Potential cumulative cost saving
potential of 22% exists in the Data
Processing stage
Data archive and destruction cost saving levers
Transition archive of the data on cloud hosted platforms
Automate data destruction and archive activities as per pre-agreed business rules
Improve data classification across the architecture for automated data archive/purge capability
Apply data compression technique to reduce the archive storage space
Consolidate data purge and data retrieval application licenses
What should Investment banks do to reduce cost of data?
Looking across silos: Firms need to look at the cost of data across its lifecycle across the organisation and not just a specific business unit. This creates a complete picture of the cost of data for the entire firm and helps executives to focus on larger cost drivers.
Deeper understanding of data cost: Firms shouldn’t limit themselves to document cost drivers, but they should go a step further and identify cost accelerators. This enables stakeholders understand the nature and structure of data costs and helps in efficiency management.
Identification of efficiencies: While some approaches to data costs are limited to documentation of costs only, the proposed framework is extended to cover the identification of efficiencies and identification of cost optimisation opportunities.

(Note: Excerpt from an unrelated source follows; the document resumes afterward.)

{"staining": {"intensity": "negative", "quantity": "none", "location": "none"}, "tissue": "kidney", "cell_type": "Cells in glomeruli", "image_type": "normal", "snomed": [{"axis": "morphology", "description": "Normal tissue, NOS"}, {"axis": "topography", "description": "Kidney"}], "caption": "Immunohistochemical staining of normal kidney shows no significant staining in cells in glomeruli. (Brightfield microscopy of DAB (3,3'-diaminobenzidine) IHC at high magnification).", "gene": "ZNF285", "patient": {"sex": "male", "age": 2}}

Actions that IB firms can start taking
We recommend the following 5 critical actions that firms can take to optimise the cost of data
Technology & Automation
To avoid falling behind, banks need to digitize more functions and processes. The initial investment will drive up costs, but banks can halve the number of employees in back-office and support functions using technology that is already available, such as artificial intelligence and robotics. Indeed, given the direction in which these technologies are advancing, banks could aim to have a back office with no employees and realize spectacular operational cost savings.
Outsourcing
Outsourcing data storage tasks to data cleansing, data processing and data archiving can help firms to reduce fixed people and licencing costs. Scaling outsourcing tasks can help in managing sudden rise in data demands.
People & Skills
Upskilling existing workforce is essential to improve efficiency. Inculcating best practices and better skills in the workforce will not only reduce task completion times but will also reduce human errors which are a major source of re-work. Upskilling is also an opportunity to rationalise and right-size the workforce leading to further cost saving benefits.
Standardised Data Models
Consolidating firm-wide data models and visualisation licences can also lead to costs saving opportunities. Firms need to invest in re-usable data models that can help multiple business units with their data needs.

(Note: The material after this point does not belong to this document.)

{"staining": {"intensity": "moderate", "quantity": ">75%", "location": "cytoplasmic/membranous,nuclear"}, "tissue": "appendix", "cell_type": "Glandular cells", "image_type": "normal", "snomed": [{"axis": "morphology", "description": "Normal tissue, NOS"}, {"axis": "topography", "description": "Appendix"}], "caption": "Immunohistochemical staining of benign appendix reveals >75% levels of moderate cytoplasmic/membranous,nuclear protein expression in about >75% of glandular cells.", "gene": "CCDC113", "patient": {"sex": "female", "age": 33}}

Market Data Rationalisation
By far, the biggest data cost savings for Firms exist in rationalisation of market data. This can be done by smart contract negotiations, creating better data catalogues for business units and investing in solutions such as creation of data lake for market data.

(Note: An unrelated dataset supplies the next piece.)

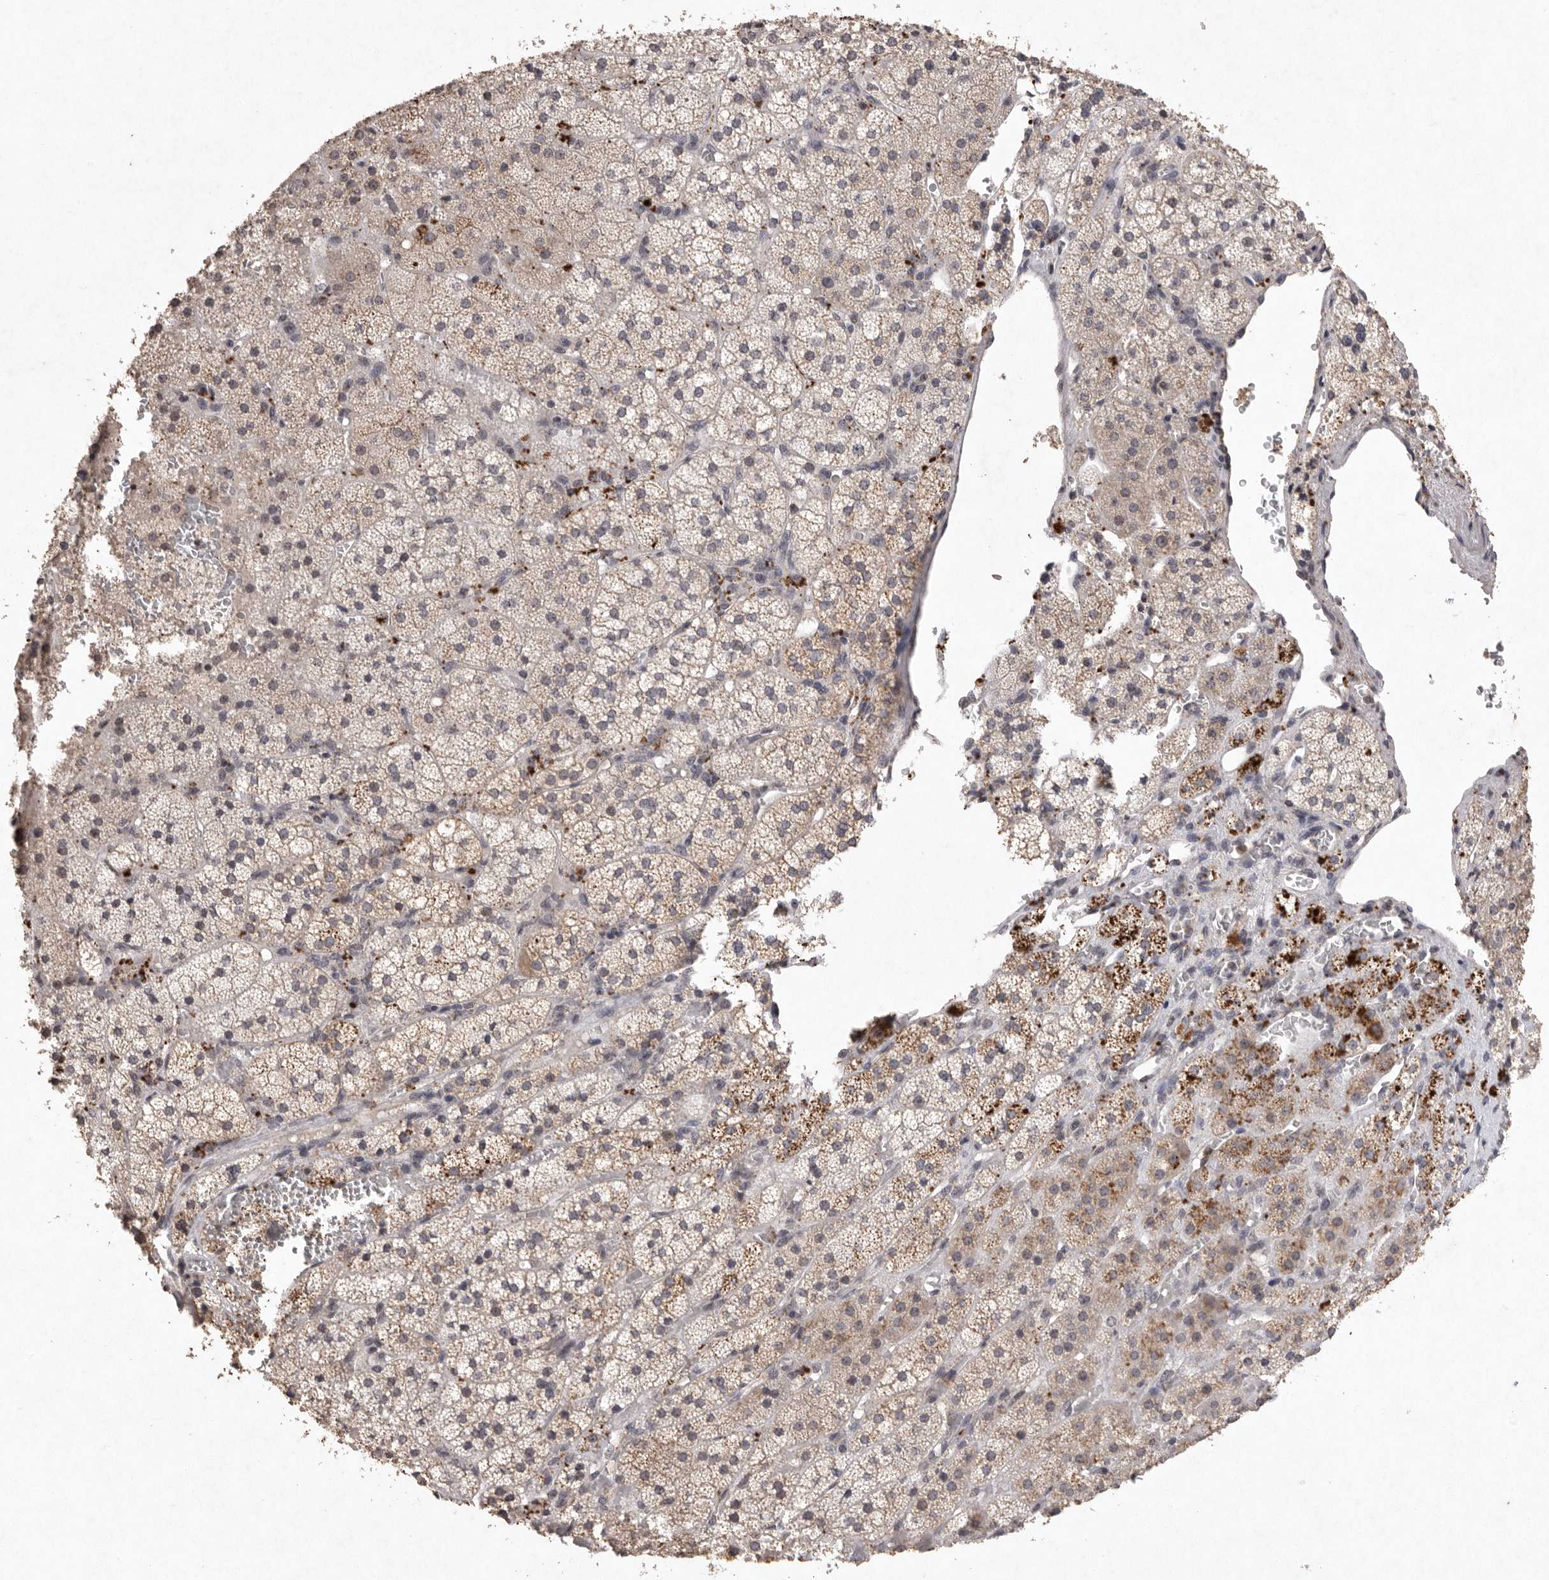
{"staining": {"intensity": "weak", "quantity": ">75%", "location": "cytoplasmic/membranous"}, "tissue": "adrenal gland", "cell_type": "Glandular cells", "image_type": "normal", "snomed": [{"axis": "morphology", "description": "Normal tissue, NOS"}, {"axis": "topography", "description": "Adrenal gland"}], "caption": "An IHC photomicrograph of benign tissue is shown. Protein staining in brown highlights weak cytoplasmic/membranous positivity in adrenal gland within glandular cells. The staining was performed using DAB (3,3'-diaminobenzidine), with brown indicating positive protein expression. Nuclei are stained blue with hematoxylin.", "gene": "APLNR", "patient": {"sex": "female", "age": 44}}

As margins and revenues flatten across the industry, IBs are now under pressure to keep investing in managing larger amounts of data in an efficient manner. Although one might be tempted to think the cost of data is a simple addition of infrastructure and people cost however, the reality is that the true cost of data as it is created and maintained in the bank is dynamic with hidden costs that, if not carefully documented in a structed manner, may escape any form of efficiency redressal exercise. In short, firms will not be able to reduce the cost of data if they cannot appropriately measure the true cost of data. Added to the complexity is that fact that the cost of data is moving target as data flows from phases of creation to transformation to destruction.